A CRISE DO SUBPRIME
RECESSÃO OU NÃO RECESSÃO, EIS A QUESTÃO PARA 2008
1929
Uma das consequências do crash das bolsas de 1929, foi a invenção de mecanismos no mercado financeiro para impedir novas crises financeiras de passarem para a economia real, através do controlo da queda dos activos. "As ferramentas que os banqueiros centrais têm hoje estão ajustadas ao combate de ondas - e não tsunamis - criadas pelos velhinhos bancos que recebiam depósitos e concediam crédito. Não têm instrumentos nem parecem saber muito bem como se batalha contra ondas criadas por crédito que gerou ainda mais crédito e mais crédito, através de titularizações e outros produtos que fizeram da intermediação bancária uma ciência oculta", escreveu Helena Garrido numa crónica sobre a crise no Jornal de Negócios. Quase 80 anos depois, em relação à segurança dos mercados e aos supostos reguladores, estamos essencialmente no mesmo sítio.
O paralelo com a crise que começou a Grande Depressão não pára aqui: uma economia baseada na especulação.
Uma diferença é apontada por Helena Garrido: "O banqueiro inventou há séculos o crédito a partir do depósito e revolucionou o universo da moeda. O engenheiro financeiro inventou crédito a partir de crédito, a partir de crédito, a partir de crédito... durante as últimas décadas do século XX". Além disso, a crise de 1929 não se desenrolou num mundo em que a globalização pode ser o rastilho para uma crise global. Esta crise teve origem nos Estados Unidos, numa parte do mercado imobiliário.
"Percebermos os mecanismos que dão origem a esta crise e os mecanismos da sua difusão por toda a economia global é tentarmos perceber a configuração do actual processo de globalização neoliberal", considera João Rodrigues, investigador no ISCTE. "Esta não é a primeira crise. O processo de globalização neoliberal desde os anos 80 é marcado por sucessivos episódios de instabilidade financeira, que ocorrem um pouco por toda a economia global, nomeadamente nas periferias. Esta crise surge e atinge hoje o centro nevrálgico da economia global, a economia norte-americana. Um dos factores de incerteza deriva de uma das características do processo de globalização neoliberal: apesar de tudo, os EUA têm sido capazes de ir gerindo os sucessivos episódios de instabilidade financeira. A intervenção maciça da Reserva Federal(banco central americano), seguida também pela intervenção do Banco Central Europeu, revelam que um dos elementos centrais do modelo neoliberal de globalização tem sido a capacidade dos governos e das políticas económicas de irem gerindo nos países centrais as consequências da crise, fazendo com que ela se repercuta sobre outros países ou sobre os sectores sociais mais frágeis e mais vulneráveis". Porém, quando o principal mercado financeiro entra em crise por causa das famílias mais pobres não conseguirem pagar o crédito sobre as suas casas, as consequências são inevitáveis.

- Informação extraída -
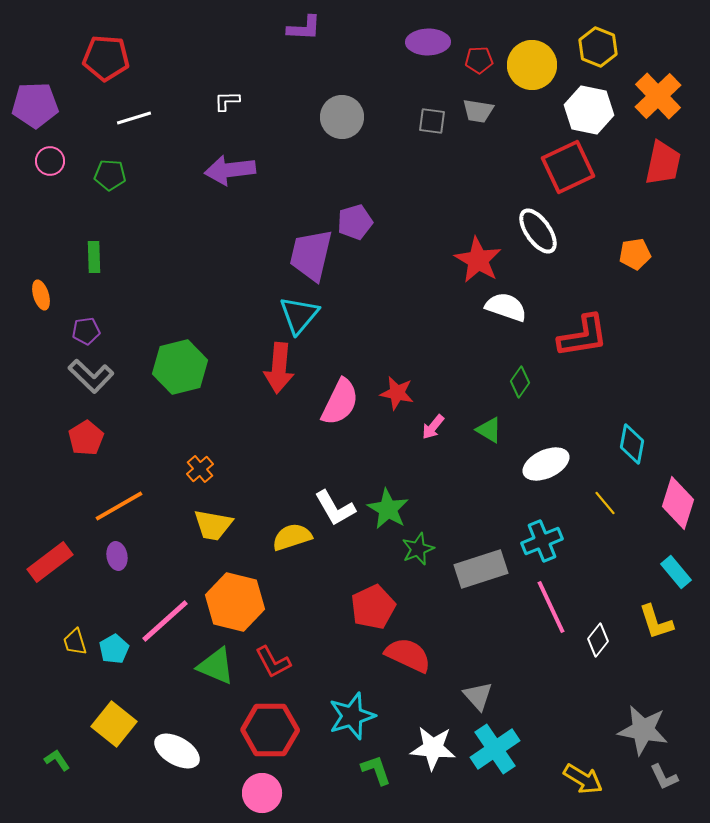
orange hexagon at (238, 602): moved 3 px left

---

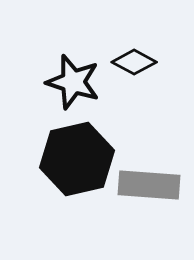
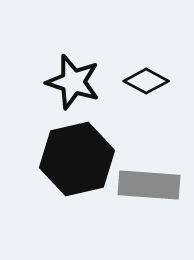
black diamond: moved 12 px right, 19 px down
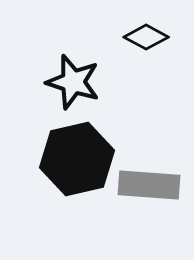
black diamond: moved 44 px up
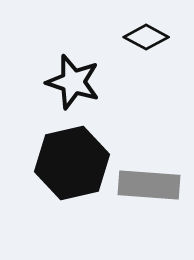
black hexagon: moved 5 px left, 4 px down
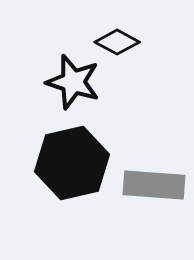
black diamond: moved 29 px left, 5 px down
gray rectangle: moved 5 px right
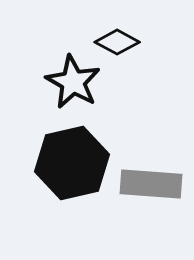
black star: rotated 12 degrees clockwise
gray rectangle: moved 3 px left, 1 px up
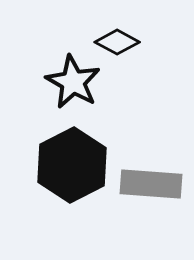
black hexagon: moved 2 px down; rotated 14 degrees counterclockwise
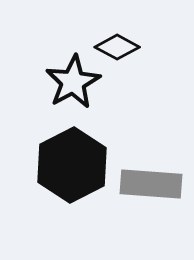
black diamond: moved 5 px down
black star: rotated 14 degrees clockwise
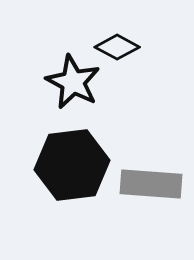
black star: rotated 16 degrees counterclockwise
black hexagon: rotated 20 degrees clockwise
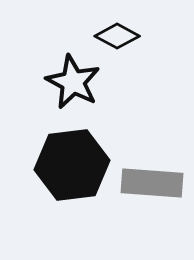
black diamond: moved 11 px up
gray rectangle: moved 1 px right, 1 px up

...

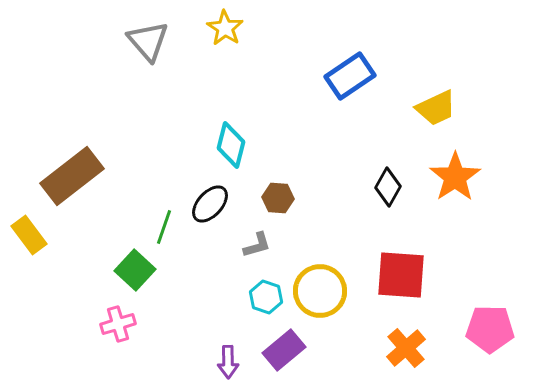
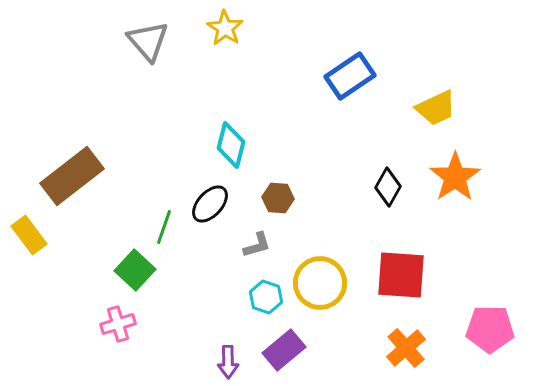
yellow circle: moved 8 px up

- Tarefa breve -
Copie do texto sobre a crise do subprime o trecho entre "O paralelo com" e "do mercado imobiliário.", ambos incluídos. A listagem é material à parte, independente do texto.

- Resposta correta -
O paralelo com a crise que começou a Grande Depressão não pára aqui: uma economia baseada na especulação.
Uma diferença é apontada por Helena Garrido: "O banqueiro inventou há séculos o crédito a partir do depósito e revolucionou o universo da moeda. O engenheiro financeiro inventou crédito a partir de crédito, a partir de crédito, a partir de crédito... durante as últimas décadas do século XX". Além disso, a crise de 1929 não se desenrolou num mundo em que a globalização pode ser o rastilho para uma crise global. Esta crise teve origem nos Estados Unidos, numa parte do mercado imobiliário.